Köhler: Ich glaube, dass ich mich von meiner ästhetischen Grundhaltung her niemals in eine Fremdperspektive begeben könnte. Ich könnte mich natürlich entscheiden, mal einen Genrefilm zu machen. Wenn ich mich richtig an mein abgebrochenes Philosophiestudium erinnere, ist es Rorty, der sagt, dass wir unsere eurozentrische Perspektive gar nicht verlassen können. Dass wir uns zu ihr eher bekennen müssen, anstatt sie zu negieren. Das trifft ziemlich genau meine Haltung zum Filmemachen. Ich glaube, dass ich immer meinen Standpunkt markieren muss, wenn ich ein Kunstwerk schaffe. Ich habe auch gar kein Bedürfnis, diese Perspektive zu verlassen.
Das heißt natürlich nicht, dass ich keine neue Wege gehen will. Das ist aber nicht so einfach, wenn man nicht Lars von Trier ist, dem es wirklich gelingt, seine filmische Grammatik immer wieder in Frage zu stellen und neue Methoden des Filmemachens zu entdecken. Ich mag zwar wirklich nur wenige seiner Filme, aber dafür bewundere ich ihn – Für die meisten Künstler gilt: Sie können gar nicht aus ihrer Haut. Sie können gar keine anderen Filme machen, als die, die sie machen.
Aber es ist wichtig, sich infrage zu stellen und sich nicht auszuruhen auf seinem Bären-, Löwen- oder Leopardenfell. Nach Bungalow wollte ich mein Formenrepertoire erweitern. Ich empfinde Montag kommen die Fenster zwar als radikaleren Film, mutigeren Film.

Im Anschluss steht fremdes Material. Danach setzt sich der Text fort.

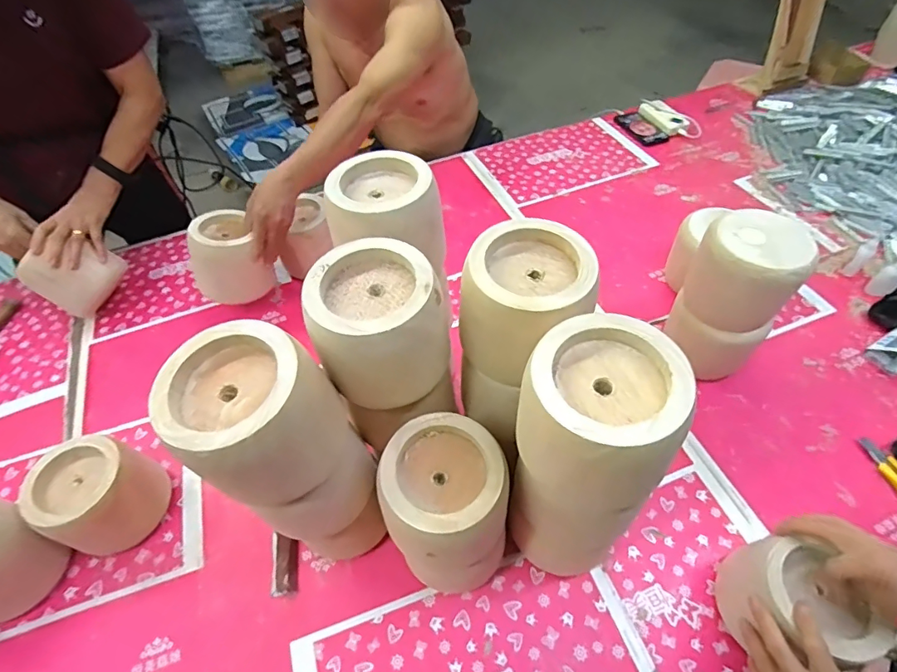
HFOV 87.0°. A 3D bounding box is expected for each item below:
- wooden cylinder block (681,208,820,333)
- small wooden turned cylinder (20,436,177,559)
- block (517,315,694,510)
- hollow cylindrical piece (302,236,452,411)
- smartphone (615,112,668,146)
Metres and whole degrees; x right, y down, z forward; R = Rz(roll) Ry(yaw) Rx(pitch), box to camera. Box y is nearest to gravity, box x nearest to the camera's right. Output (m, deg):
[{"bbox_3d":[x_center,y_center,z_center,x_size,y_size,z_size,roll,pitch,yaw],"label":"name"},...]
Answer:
[{"bbox_3d":[0.424,-0.096,0.681,0.131,0.136,0.125,24,59,21],"label":"wooden cylinder block"},{"bbox_3d":[-0.490,0.225,0.665,0.125,0.139,0.129,15,56,16],"label":"small wooden turned cylinder"},{"bbox_3d":[0.128,0.069,0.406,0.128,0.116,0.124,30,61,24],"label":"block"},{"bbox_3d":[-0.073,-0.008,0.472,0.127,0.114,0.125,-32,57,-18],"label":"hollow cylindrical piece"},{"bbox_3d":[0.521,-0.567,1.284,0.075,0.010,0.150,-26,55,-14],"label":"smartphone"}]

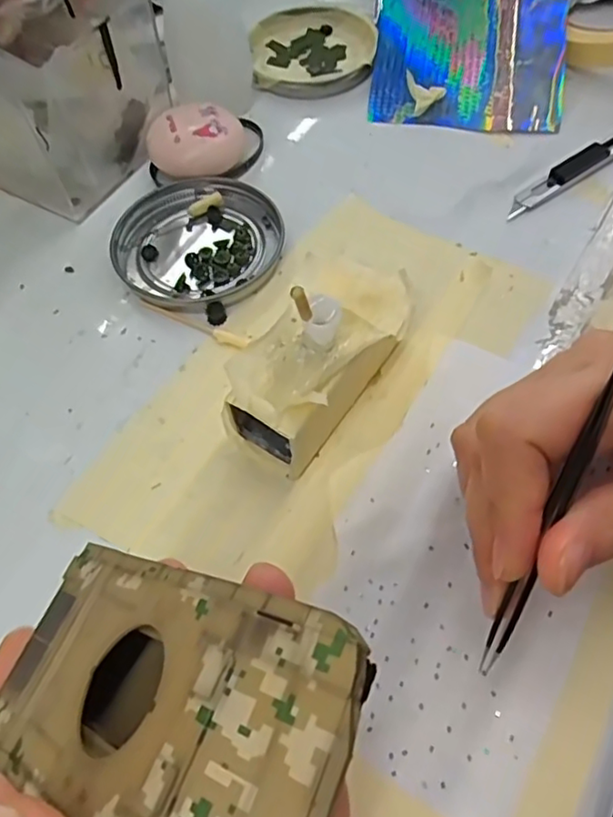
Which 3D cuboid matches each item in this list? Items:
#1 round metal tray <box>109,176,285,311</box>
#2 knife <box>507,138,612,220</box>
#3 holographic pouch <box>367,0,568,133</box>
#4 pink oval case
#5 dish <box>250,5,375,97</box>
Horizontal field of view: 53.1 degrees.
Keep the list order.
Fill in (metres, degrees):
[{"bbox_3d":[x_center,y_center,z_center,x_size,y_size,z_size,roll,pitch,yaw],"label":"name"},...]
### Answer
[{"bbox_3d":[-0.053,-0.080,0.292,0.075,0.008,0.075,-1,59,2],"label":"round metal tray"},{"bbox_3d":[0.161,-0.137,0.314,0.155,0.007,0.013,-34,63,-16],"label":"knife"},{"bbox_3d":[0.094,-0.239,0.347,0.103,0.022,0.178,4,80,6],"label":"holographic pouch"},{"bbox_3d":[-0.056,-0.134,0.312,0.048,0.022,0.036,-12,60,-4],"label":"pink oval case"},{"bbox_3d":[0.004,-0.215,0.368,0.074,0.007,0.083,-6,59,-1],"label":"dish"}]

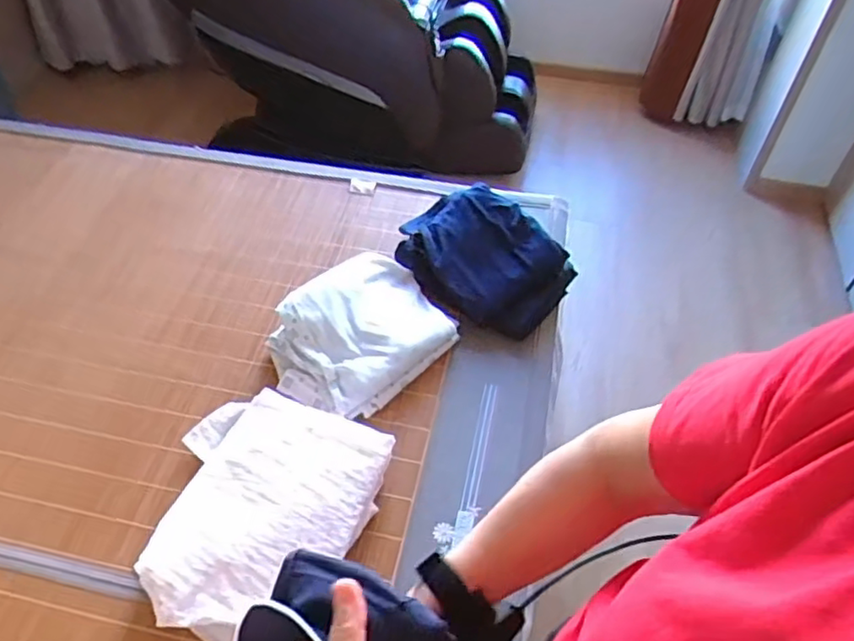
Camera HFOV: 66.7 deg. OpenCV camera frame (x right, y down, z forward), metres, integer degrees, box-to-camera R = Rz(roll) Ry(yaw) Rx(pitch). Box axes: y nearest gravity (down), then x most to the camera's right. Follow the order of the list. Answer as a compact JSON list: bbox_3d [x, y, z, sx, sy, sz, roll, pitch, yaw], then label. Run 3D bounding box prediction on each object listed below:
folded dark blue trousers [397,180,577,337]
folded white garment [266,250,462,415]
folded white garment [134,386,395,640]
[{"bbox_3d":[0.088,-0.119,1.158,0.307,0.111,0.214,35,58,25],"label":"folded dark blue trousers"},{"bbox_3d":[-0.106,0.018,1.059,0.225,0.086,0.294,38,59,27],"label":"folded white garment"},{"bbox_3d":[-0.230,0.252,0.878,0.283,0.069,0.326,16,52,13],"label":"folded white garment"}]

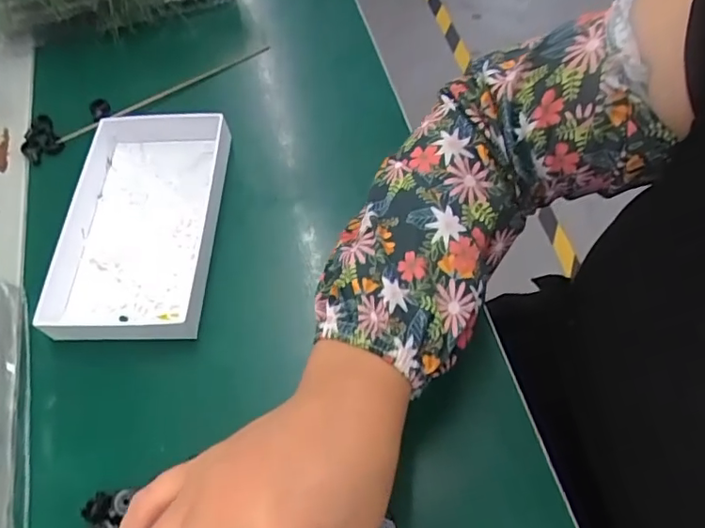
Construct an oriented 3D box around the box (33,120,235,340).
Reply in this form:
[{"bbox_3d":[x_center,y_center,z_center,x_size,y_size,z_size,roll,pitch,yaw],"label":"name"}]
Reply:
[{"bbox_3d":[-0.151,-0.031,0.396,0.109,0.022,0.175,0,61,5],"label":"box"}]

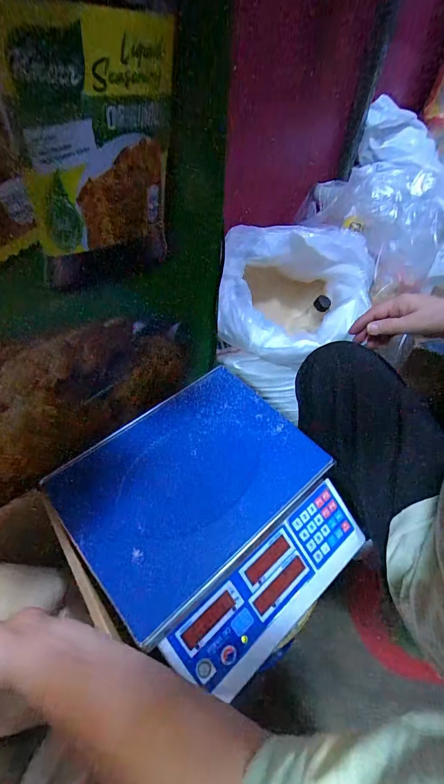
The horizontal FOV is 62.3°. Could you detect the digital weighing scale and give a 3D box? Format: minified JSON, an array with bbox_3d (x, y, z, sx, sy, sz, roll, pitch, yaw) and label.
[{"bbox_3d":[-0.015,0.143,0.470,0.293,0.083,0.325,-36,62,-26],"label":"digital weighing scale"}]

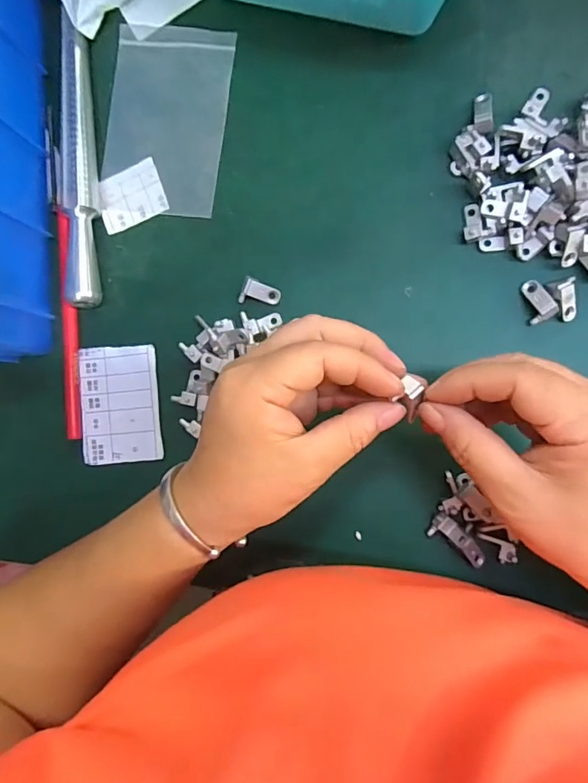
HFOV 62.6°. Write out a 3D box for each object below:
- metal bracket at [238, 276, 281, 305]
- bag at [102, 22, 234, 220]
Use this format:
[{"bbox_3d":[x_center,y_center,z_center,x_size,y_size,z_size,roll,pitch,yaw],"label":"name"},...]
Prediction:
[{"bbox_3d":[-0.022,-0.062,0.306,0.025,0.008,0.015,18,90,8],"label":"metal bracket"},{"bbox_3d":[-0.085,-0.180,0.321,0.080,0.006,0.122,8,89,8],"label":"bag"}]

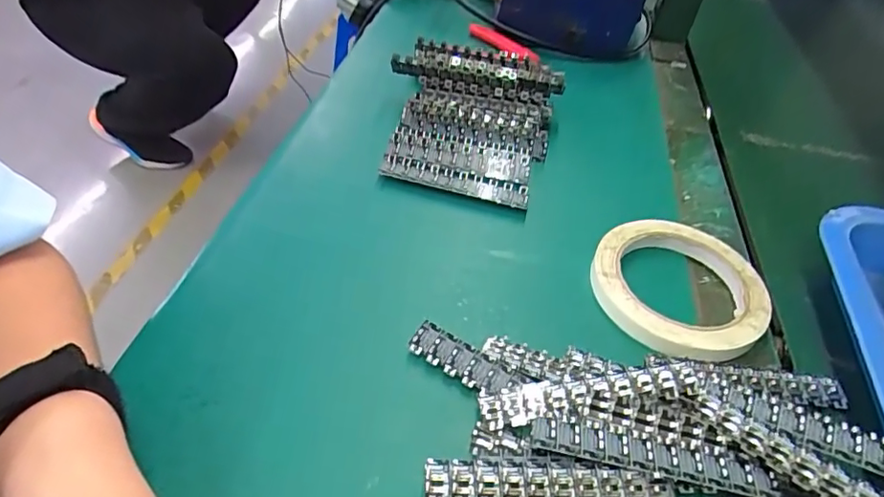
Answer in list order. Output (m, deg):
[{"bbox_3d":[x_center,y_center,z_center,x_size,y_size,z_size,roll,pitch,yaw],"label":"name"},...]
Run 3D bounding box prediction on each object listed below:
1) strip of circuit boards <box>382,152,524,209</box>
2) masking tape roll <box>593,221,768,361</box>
[{"bbox_3d":[0.008,-0.048,0.399,0.108,0.009,0.022,13,45,7],"label":"strip of circuit boards"},{"bbox_3d":[0.145,0.024,0.339,0.099,0.017,0.101,3,44,-3],"label":"masking tape roll"}]

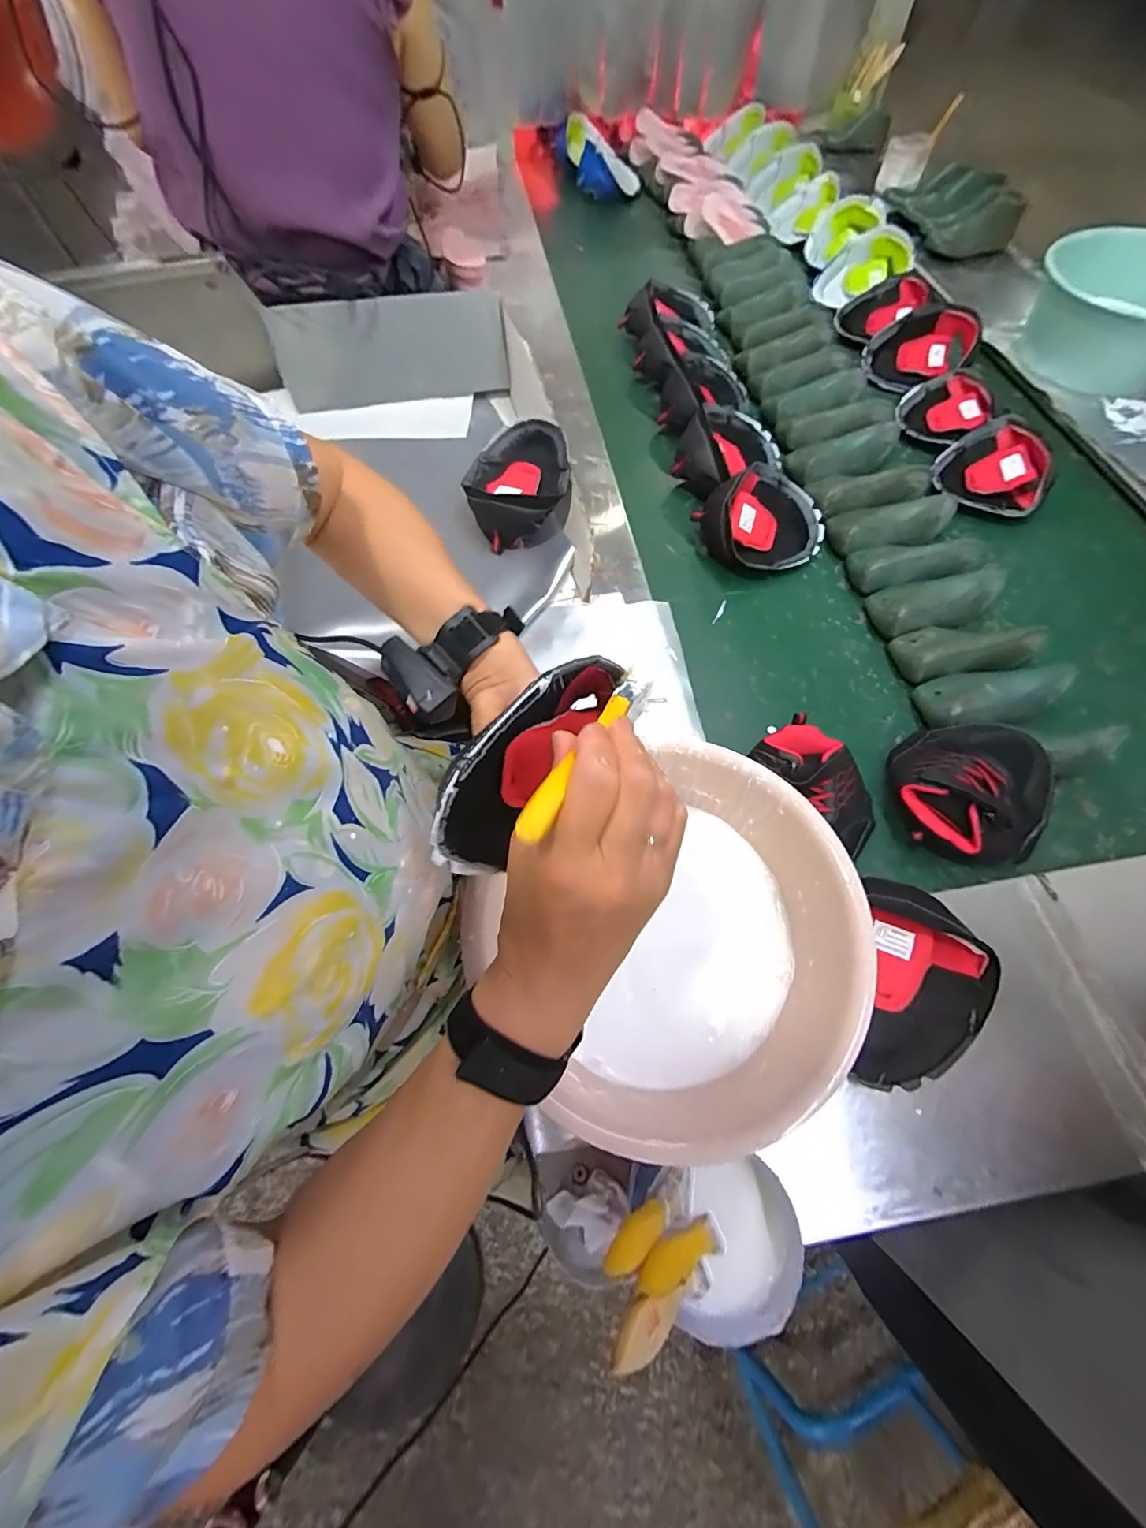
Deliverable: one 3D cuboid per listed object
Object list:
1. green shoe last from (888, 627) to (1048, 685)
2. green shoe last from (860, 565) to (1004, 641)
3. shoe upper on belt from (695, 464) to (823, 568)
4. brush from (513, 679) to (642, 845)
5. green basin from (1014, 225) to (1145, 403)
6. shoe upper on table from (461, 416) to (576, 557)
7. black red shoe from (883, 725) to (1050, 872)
[{"bbox_3d":[0.509,-0.148,0.649,0.168,0.052,0.081,-6,66,0],"label":"green shoe last"},{"bbox_3d":[0.499,-0.219,0.682,0.169,0.048,0.093,-13,66,-3],"label":"green shoe last"},{"bbox_3d":[0.280,-0.359,0.731,0.177,0.080,0.127,2,66,4],"label":"shoe upper on belt"},{"bbox_3d":[0.007,-0.010,0.241,0.011,0.007,0.127,23,44,13],"label":"brush"},{"bbox_3d":[0.969,-0.803,0.884,0.299,0.108,0.299,-1,66,3],"label":"green basin"},{"bbox_3d":[-0.077,-0.397,0.720,0.142,0.080,0.154,-5,66,1],"label":"shoe upper on table"},{"bbox_3d":[0.433,0.030,0.560,0.139,0.080,0.150,18,68,11],"label":"black red shoe"}]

Allein schon von der Erzählstruktur her: Mit dem Perspektivwechsel, und dass es so einen explizit nicht realistischen Teil des Films gibt. Aber filmsprachlich sind sich die Filme schon sehr ähnlich, Montag hat sogar weniger Schnitte als Bungalow, obwohl ich nicht so sehr in Plansequenzen arbeiten und den Schauspielern mehr Freiheit lassen wollte. Am Set konnte ich mir das dann gar nicht mehr vorstellen. Da sah ich keinen Sinn mehr darin, eine Szene, die ich gut in einer Einstellung erzählen kann, in zwei oder drei Einstellungen zu unterteilen.
In Schlafkrankheit habe ich ja mein Repertoire schon etwas erweitert: Er hat 170 Schnitte, fast doppelt soviel, wie der vorherige. Es gibt klassische Schuss-Gegenschuss-Szenen, zum Beispiel bei Gesprächen am Tisch. Das ist für den Außenstehenden vielleicht keine Revolution. Aber für mich war das ein großer Schritt. Und natürlich will ich, wenn ich mir mein Leben vorstelle, immer neue Erfahrungen machen.
Aber ich bewundere auch serielle Künstler: Hong Sang-soo macht jedes Jahr denselben Film.